#### Сохранённые данные:

******************************

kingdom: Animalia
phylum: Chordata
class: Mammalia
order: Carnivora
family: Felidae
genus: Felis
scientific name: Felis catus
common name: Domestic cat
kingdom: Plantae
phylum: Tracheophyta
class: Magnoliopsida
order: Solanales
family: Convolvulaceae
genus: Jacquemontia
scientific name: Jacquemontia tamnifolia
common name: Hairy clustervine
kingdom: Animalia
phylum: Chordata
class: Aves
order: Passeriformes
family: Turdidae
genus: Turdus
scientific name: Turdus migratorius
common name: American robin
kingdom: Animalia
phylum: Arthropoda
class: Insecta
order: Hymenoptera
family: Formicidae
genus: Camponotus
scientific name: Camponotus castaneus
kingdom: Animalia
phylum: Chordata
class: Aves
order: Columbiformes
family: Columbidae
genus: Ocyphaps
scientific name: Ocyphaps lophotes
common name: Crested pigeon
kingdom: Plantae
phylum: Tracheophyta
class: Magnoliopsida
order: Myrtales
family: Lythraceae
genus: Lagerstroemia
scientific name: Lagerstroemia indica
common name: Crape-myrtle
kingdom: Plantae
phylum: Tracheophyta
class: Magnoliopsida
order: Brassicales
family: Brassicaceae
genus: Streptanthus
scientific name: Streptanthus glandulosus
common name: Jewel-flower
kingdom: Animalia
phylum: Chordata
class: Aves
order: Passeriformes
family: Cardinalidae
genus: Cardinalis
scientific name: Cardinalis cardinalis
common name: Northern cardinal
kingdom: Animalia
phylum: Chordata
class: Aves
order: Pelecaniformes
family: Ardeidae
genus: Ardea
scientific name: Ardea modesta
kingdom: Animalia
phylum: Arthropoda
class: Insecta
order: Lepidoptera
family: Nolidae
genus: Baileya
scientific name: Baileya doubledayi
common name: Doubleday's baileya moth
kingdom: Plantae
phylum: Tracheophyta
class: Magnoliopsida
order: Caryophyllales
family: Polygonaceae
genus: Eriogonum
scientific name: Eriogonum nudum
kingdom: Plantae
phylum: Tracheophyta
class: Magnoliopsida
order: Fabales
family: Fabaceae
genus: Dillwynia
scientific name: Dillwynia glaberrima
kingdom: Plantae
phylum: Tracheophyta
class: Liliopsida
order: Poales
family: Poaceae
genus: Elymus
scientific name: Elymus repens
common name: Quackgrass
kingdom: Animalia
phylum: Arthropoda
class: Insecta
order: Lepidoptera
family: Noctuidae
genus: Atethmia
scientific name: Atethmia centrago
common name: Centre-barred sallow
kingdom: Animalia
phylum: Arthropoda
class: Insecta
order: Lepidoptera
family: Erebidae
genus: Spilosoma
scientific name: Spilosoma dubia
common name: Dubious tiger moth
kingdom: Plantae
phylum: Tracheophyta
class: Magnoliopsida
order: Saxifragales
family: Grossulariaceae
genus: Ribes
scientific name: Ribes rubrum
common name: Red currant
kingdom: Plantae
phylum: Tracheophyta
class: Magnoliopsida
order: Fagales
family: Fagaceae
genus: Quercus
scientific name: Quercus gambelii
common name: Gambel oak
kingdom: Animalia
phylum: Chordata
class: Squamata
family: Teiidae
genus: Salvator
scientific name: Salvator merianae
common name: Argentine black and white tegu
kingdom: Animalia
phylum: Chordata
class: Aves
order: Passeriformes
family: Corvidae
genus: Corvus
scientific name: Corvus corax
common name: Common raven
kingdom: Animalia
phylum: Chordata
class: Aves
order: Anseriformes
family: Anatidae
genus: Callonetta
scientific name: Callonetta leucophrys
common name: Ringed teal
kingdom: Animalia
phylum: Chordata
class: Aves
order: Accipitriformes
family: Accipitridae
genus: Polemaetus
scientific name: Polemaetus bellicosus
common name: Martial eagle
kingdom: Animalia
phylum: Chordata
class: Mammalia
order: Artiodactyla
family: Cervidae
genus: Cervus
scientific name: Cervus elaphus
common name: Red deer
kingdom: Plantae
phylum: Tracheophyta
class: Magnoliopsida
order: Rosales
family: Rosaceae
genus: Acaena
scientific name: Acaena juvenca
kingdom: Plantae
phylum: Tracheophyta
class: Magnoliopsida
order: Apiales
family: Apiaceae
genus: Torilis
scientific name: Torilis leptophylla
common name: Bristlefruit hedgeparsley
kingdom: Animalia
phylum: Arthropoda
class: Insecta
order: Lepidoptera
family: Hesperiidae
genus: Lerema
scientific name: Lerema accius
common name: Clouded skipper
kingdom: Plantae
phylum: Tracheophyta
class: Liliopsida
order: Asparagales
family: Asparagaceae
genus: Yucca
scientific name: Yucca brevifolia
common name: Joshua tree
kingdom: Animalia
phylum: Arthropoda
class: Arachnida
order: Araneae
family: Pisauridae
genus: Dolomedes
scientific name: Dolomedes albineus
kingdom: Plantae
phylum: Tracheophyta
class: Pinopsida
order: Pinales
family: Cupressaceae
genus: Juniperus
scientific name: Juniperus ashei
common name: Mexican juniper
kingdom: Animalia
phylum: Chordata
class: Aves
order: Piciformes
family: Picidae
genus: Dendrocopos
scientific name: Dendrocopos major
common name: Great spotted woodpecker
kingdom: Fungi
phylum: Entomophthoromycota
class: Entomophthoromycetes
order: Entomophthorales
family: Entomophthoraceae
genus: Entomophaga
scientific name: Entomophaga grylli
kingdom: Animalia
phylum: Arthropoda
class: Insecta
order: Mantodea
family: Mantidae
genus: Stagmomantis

******************************

Перепишите все строки выше, ничего в них не меняя.

kingdom: Animalia
phylum: Chordata
class: Mammalia
order: Carnivora
family: Felidae
genus: Felis
scientific name: Felis catus
common name: Domestic cat
kingdom: Plantae
phylum: Tracheophyta
class: Magnoliopsida
order: Solanales
family: Convolvulaceae
genus: Jacquemontia
scientific name: Jacquemontia tamnifolia
common name: Hairy clustervine
kingdom: Animalia
phylum: Chordata
class: Aves
order: Passeriformes
family: Turdidae
genus: Turdus
scientific name: Turdus migratorius
common name: American robin
kingdom: Animalia
phylum: Arthropoda
class: Insecta
order: Hymenoptera
family: Formicidae
genus: Camponotus
scientific name: Camponotus castaneus
kingdom: Animalia
phylum: Chordata
class: Aves
order: Columbiformes
family: Columbidae
genus: Ocyphaps
scientific name: Ocyphaps lophotes
common name: Crested pigeon
kingdom: Plantae
phylum: Tracheophyta
class: Magnoliopsida
order: Myrtales
family: Lythraceae
genus: Lagerstroemia
scientific name: Lagerstroemia indica
common name: Crape-myrtle
kingdom: Plantae
phylum: Tracheophyta
class: Magnoliopsida
order: Brassicales
family: Brassicaceae
genus: Streptanthus
scientific name: Streptanthus glandulosus
common name: Jewel-flower
kingdom: Animalia
phylum: Chordata
class: Aves
order: Passeriformes
family: Cardinalidae
genus: Cardinalis
scientific name: Cardinalis cardinalis
common name: Northern cardinal
kingdom: Animalia
phylum: Chordata
class: Aves
order: Pelecaniformes
family: Ardeidae
genus: Ardea
scientific name: Ardea modesta
kingdom: Animalia
phylum: Arthropoda
class: Insecta
order: Lepidoptera
family: Nolidae
genus: Baileya
scientific name: Baileya doubledayi
common name: Doubleday's baileya moth
kingdom: Plantae
phylum: Tracheophyta
class: Magnoliopsida
order: Caryophyllales
family: Polygonaceae
genus: Eriogonum
scientific name: Eriogonum nudum
kingdom: Plantae
phylum: Tracheophyta
class: Magnoliopsida
order: Fabales
family: Fabaceae
genus: Dillwynia
scientific name: Dillwynia glaberrima
kingdom: Plantae
phylum: Tracheophyta
class: Liliopsida
order: Poales
family: Poaceae
genus: Elymus
scientific name: Elymus repens
common name: Quackgrass
kingdom: Animalia
phylum: Arthropoda
class: Insecta
order: Lepidoptera
family: Noctuidae
genus: Atethmia
scientific name: Atethmia centrago
common name: Centre-barred sallow
kingdom: Animalia
phylum: Arthropoda
class: Insecta
order: Lepidoptera
family: Erebidae
genus: Spilosoma
scientific name: Spilosoma dubia
common name: Dubious tiger moth
kingdom: Plantae
phylum: Tracheophyta
class: Magnoliopsida
order: Saxifragales
family: Grossulariaceae
genus: Ribes
scientific name: Ribes rubrum
common name: Red currant
kingdom: Plantae
phylum: Tracheophyta
class: Magnoliopsida
order: Fagales
family: Fagaceae
genus: Quercus
scientific name: Quercus gambelii
common name: Gambel oak
kingdom: Animalia
phylum: Chordata
class: Squamata
family: Teiidae
genus: Salvator
scientific name: Salvator merianae
common name: Argentine black and white tegu
kingdom: Animalia
phylum: Chordata
class: Aves
order: Passeriformes
family: Corvidae
genus: Corvus
scientific name: Corvus corax
common name: Common raven
kingdom: Animalia
phylum: Chordata
class: Aves
order: Anseriformes
family: Anatidae
genus: Callonetta
scientific name: Callonetta leucophrys
common name: Ringed teal
kingdom: Animalia
phylum: Chordata
class: Aves
order: Accipitriformes
family: Accipitridae
genus: Polemaetus
scientific name: Polemaetus bellicosus
common name: Martial eagle
kingdom: Animalia
phylum: Chordata
class: Mammalia
order: Artiodactyla
family: Cervidae
genus: Cervus
scientific name: Cervus elaphus
common name: Red deer
kingdom: Plantae
phylum: Tracheophyta
class: Magnoliopsida
order: Rosales
family: Rosaceae
genus: Acaena
scientific name: Acaena juvenca
kingdom: Plantae
phylum: Tracheophyta
class: Magnoliopsida
order: Apiales
family: Apiaceae
genus: Torilis
scientific name: Torilis leptophylla
common name: Bristlefruit hedgeparsley
kingdom: Animalia
phylum: Arthropoda
class: Insecta
order: Lepidoptera
family: Hesperiidae
genus: Lerema
scientific name: Lerema accius
common name: Clouded skipper
kingdom: Plantae
phylum: Tracheophyta
class: Liliopsida
order: Asparagales
family: Asparagaceae
genus: Yucca
scientific name: Yucca brevifolia
common name: Joshua tree
kingdom: Animalia
phylum: Arthropoda
class: Arachnida
order: Araneae
family: Pisauridae
genus: Dolomedes
scientific name: Dolomedes albineus
kingdom: Plantae
phylum: Tracheophyta
class: Pinopsida
order: Pinales
family: Cupressaceae
genus: Juniperus
scientific name: Juniperus ashei
common name: Mexican juniper
kingdom: Animalia
phylum: Chordata
class: Aves
order: Piciformes
family: Picidae
genus: Dendrocopos
scientific name: Dendrocopos major
common name: Great spotted woodpecker
kingdom: Fungi
phylum: Entomophthoromycota
class: Entomophthoromycetes
order: Entomophthorales
family: Entomophthoraceae
genus: Entomophaga
scientific name: Entomophaga grylli
kingdom: Animalia
phylum: Arthropoda
class: Insecta
order: Mantodea
family: Mantidae
genus: Stagmomantis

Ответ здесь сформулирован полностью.